Glutathione S-transferases (GSTs) are multifunctional enzymes involved in stress responses, detoxification, and secondary metabolite transport in plants. In this study, a genome-wide analysis of Crocus sativus identified 60 GST genes containing conserved GST_N and GST_C domains. Phylogenetic analysis classified these genes into multiple subfamilies, including Tau, Phi, and Theta, highlighting lineage-specific evolution. Motif and domain analyses revealed structural diversity within the GST family, while chromosomal mapping identified clustering patterns and hotspots, suggesting gene duplication as a key driver of GST family expansion. Promoter analysis uncovered cis-regulatory elements such as MEJA, ABRE, and GARE motifs, indicating the potential role of GST genes in hormone-mediated stress responses. Subcellular localization predictions placed most GST proteins in the cytoplasm, with some localized to chloroplasts and vacuoles, reflecting their functional diversity.
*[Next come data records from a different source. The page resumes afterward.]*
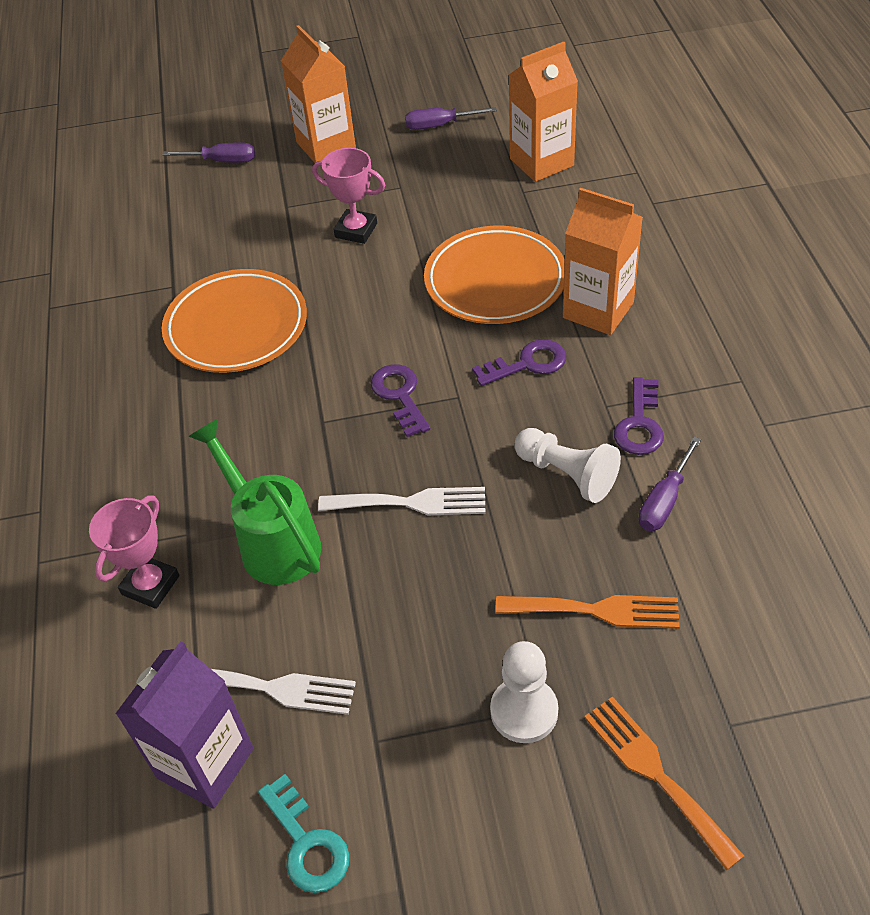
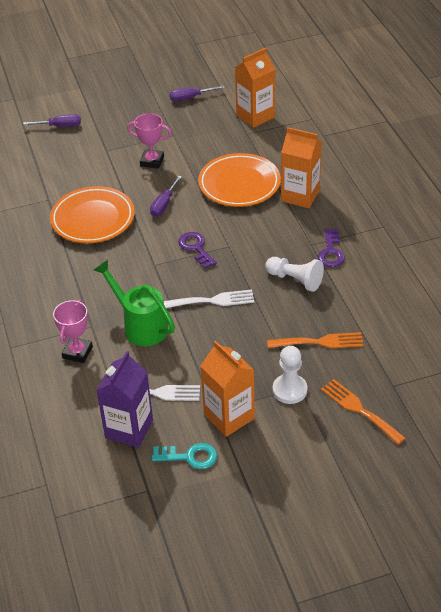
camera: 10 degrees left, 5 degrees down
turquoise key [258,774,350,893] -> turquoise key turned 45 degrees counterclockwise [152,443,217,469]
orange carton [281,25,356,163] -> orange carton moved to [201,340,255,437]
purple key [472,339,566,386] -> none
purple screwdriver [638,437,701,531] -> purple screwdriver moved to [150,176,182,217]

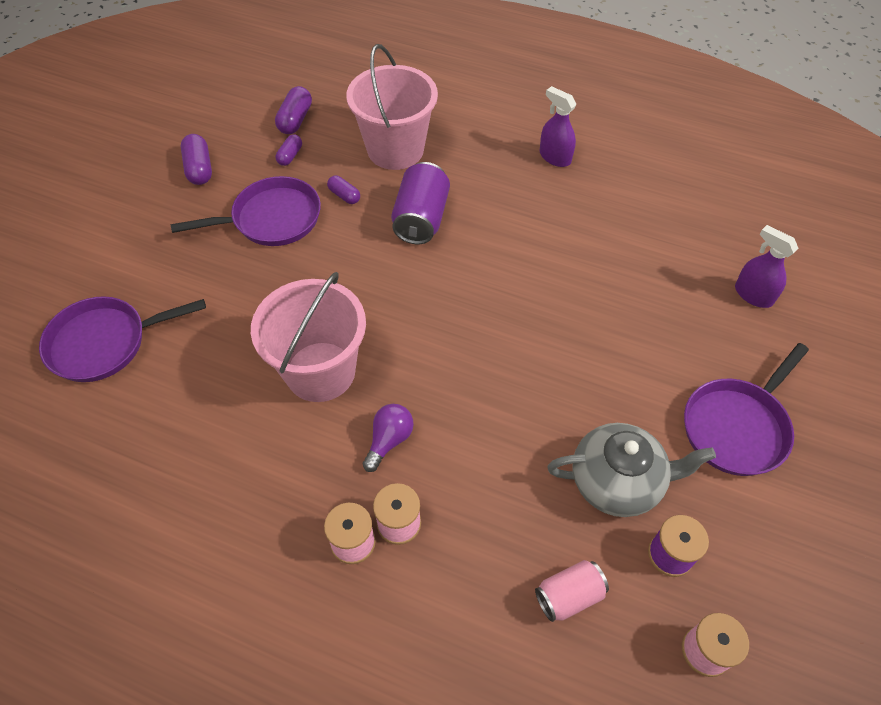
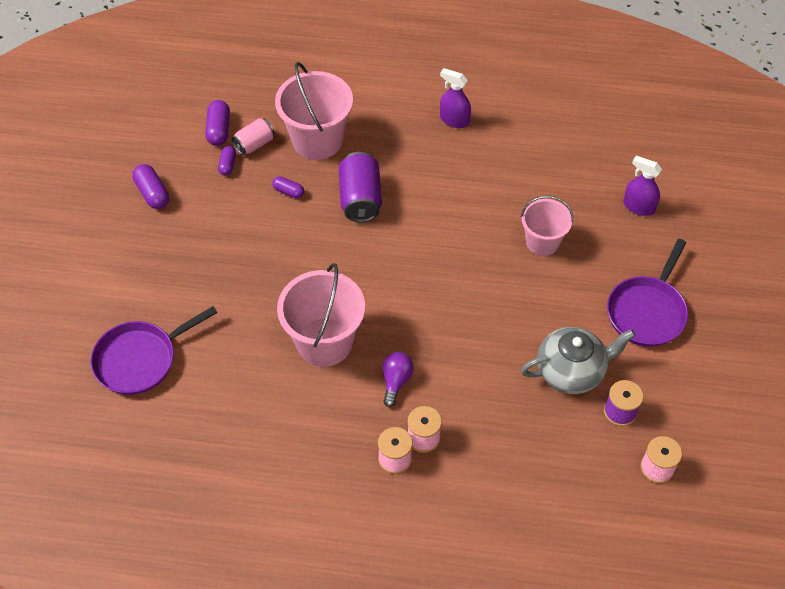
camera: 15 degrees left, 0 degrees up
purple pan [171,176,321,246] -> none
pink can [535,560,609,622] -> pink can moved to [232,118,275,155]
none -> pink bucket [521,196,573,256]

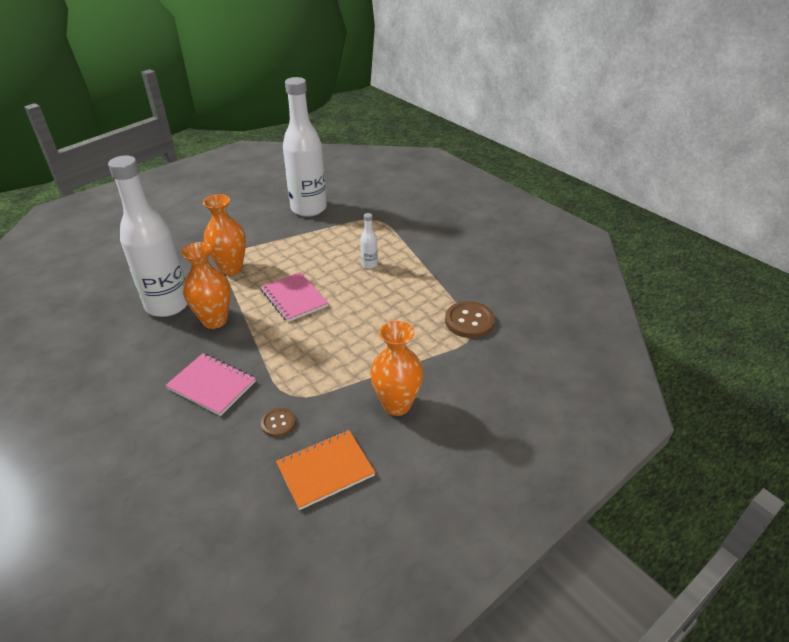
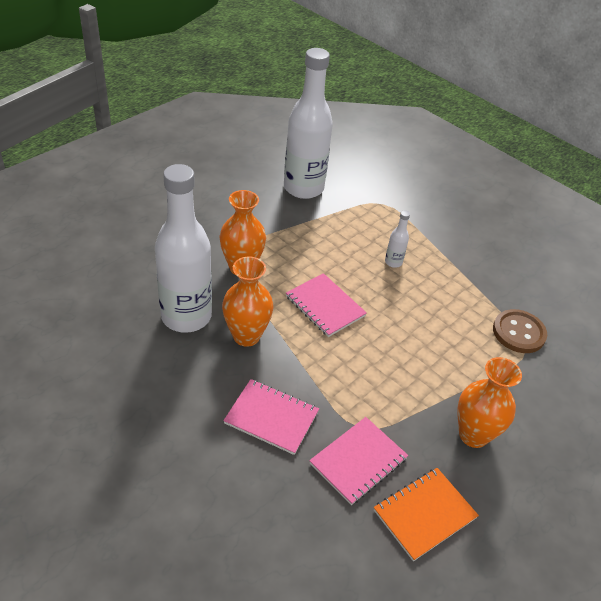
camera: 10 degrees left, 5 degrees up
brown button [261,407,296,437] -> pink notebook [309,417,408,505]

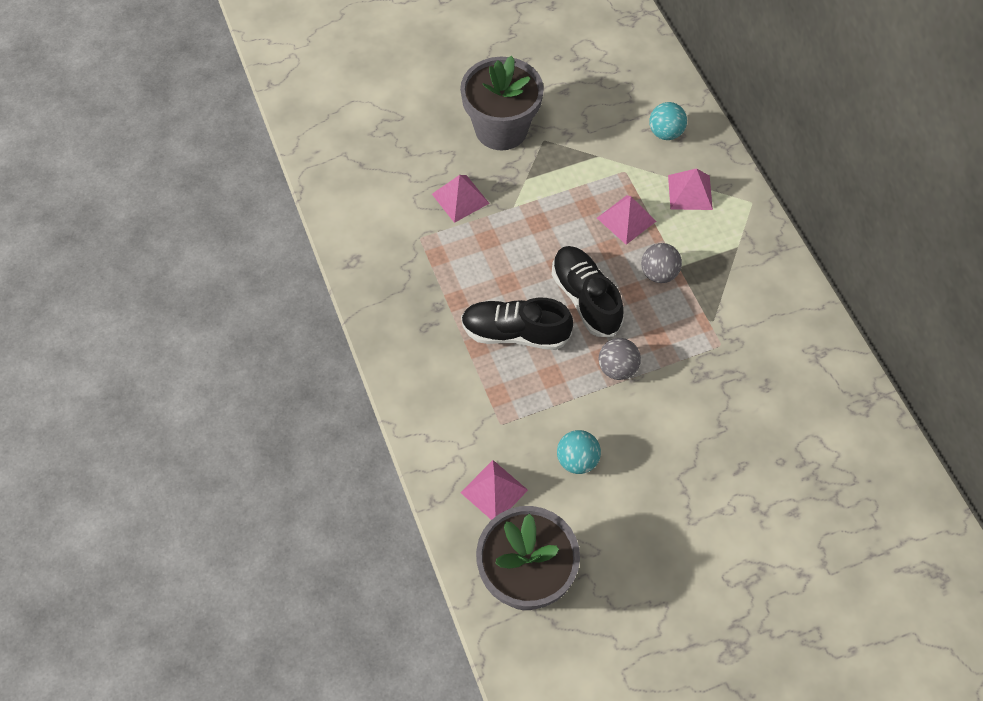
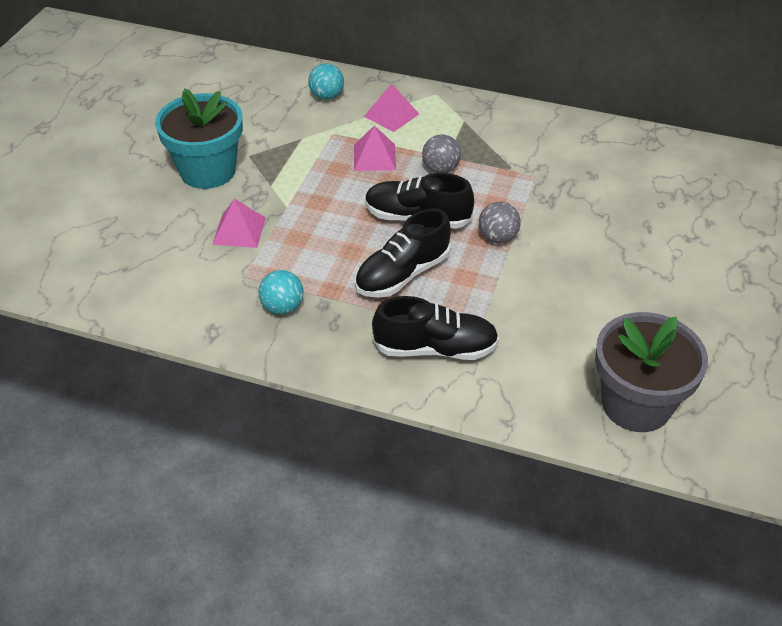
camera: 50 degrees left, 15 degrees down
grey flower pot [460,56,544,150] -> turquoise flower pot [155,88,243,189]
pink pyramid [460,460,528,520] -> none
turquoise ball [557,430,601,474] -> turquoise ball moved to [259,270,304,315]
none -> black shoe [372,296,499,360]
Swiss-Model structural modeling of a representative GST protein revealed a homo-dimeric arrangement, with distinct domains responsible for substrate binding and catalysis. The model, supported by a high QMEANDisCo global score, identified key interactions with S-hexylglutathione. This study provides a comprehensive characterization of the GST gene family in Crocus sativus, offering insights into their structural, evolutionary, and functional attributes. The findings pave the way for further research on GST-mediated stress tolerance and secondary metabolite biosynthesis, with implications for agricultural improvement strategies.